The free-market public policy group Competitive Enterprise Institute (CEI) today sued the Board of Regents of the University of California under California’s Public Records Act (CPRA). The lawsuit, filed in the Superior Court for the County of Los Angeles, aims to:
* Compel the University of California at Los Angeles (UCLA) Law School to perform a search in response to two languishing CPRA requests dating back to February of this year, and
* Produce any records responsive to those requests.
Emails and other public documents reveal an April 2016 “secret meeting” in Cambridge, Massachusetts hosted by Union of Concerned Scientists (UCS) for “prospective funders.” Its secrecy appears to be affirmed by another document, obtained from California’s Attorney General. This followed a March 29, 2016, Manhattan press conference by 20 state attorneys general (AGs) and climate activist Al Gore, vowing to use the law enforcement offices to impose the stalled climate agenda.
The April “secret meeting” agenda shows this fundraiser was also a strategy session, featuring senior lawyers from some of those same state AG offices — some traveled in their official capacities but at UCS expense — to coordinate potential legal actions against energy companies developing fossil fuels.

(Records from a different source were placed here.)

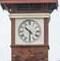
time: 10:30
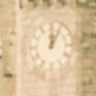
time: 12:04
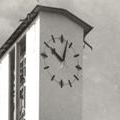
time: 10:02
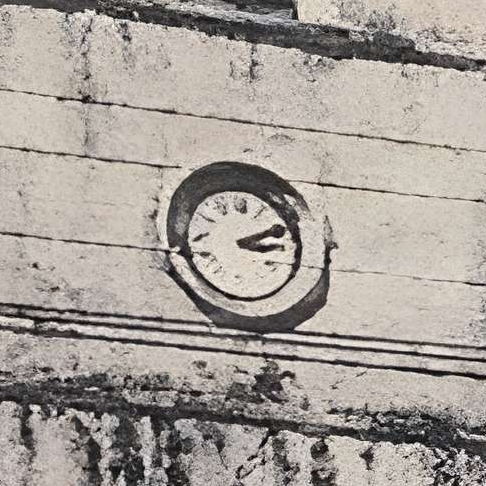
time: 3:10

Presenters included a plaintiffs’ lawyer and a UCS activist who briefed the attorneys general and Mr. Gore immediately before the March press conference.
“As CEI’s petition notes, this ‘secret meeting’ agenda shows UCLA faculty briefed the attorneys general and prospective donors on potential legal actions they could pursue,” said CEI senior fellow Chris Horner, who submitted the requests for CEI. “Attorneys general are now pursuing the types of investigations urged by UCLA faculty. CEI was the target of one AG’s abusive subpoena in this campaign, subsequently withdrawn when CEI fought back. Today, CEI seeks records relating to UCLA Law faculty participation in this legal strategy session.”
The petition describes how UCLA has stalled each of CEI’s requests, including serial assertions they will produce the records at some future date, with each such date merely bringing a new promise of production later in the year. “What UCLA has never offered is any sign it is actually processing these requests for public records that, the available record suggests, are highly informative about the University’s role in the climate litigation industry,” Horner added.
In a recent report, Horner and CEI detailed the growing involvement by law schools in an extensive campaign using state AG offices, in coordination with major contributors and activist pressure groups, to enforce a policy agenda that the American people already rejected through the democratic process. View the report, “Law Enforcement for Rent” and extensive appendix of source documents posted on CEI.org and Climate Litigation Watch.org.
“This donor-funded scheme of using law enforcement to pursue a failed political agenda, raises significant constitutional and other legal issues, as well as ethics concerns. With the revelation that this involves the use of public institutions in this mercenary campaign, the public has a right to know what their employees are doing in their name, and on their dime,” said Horner.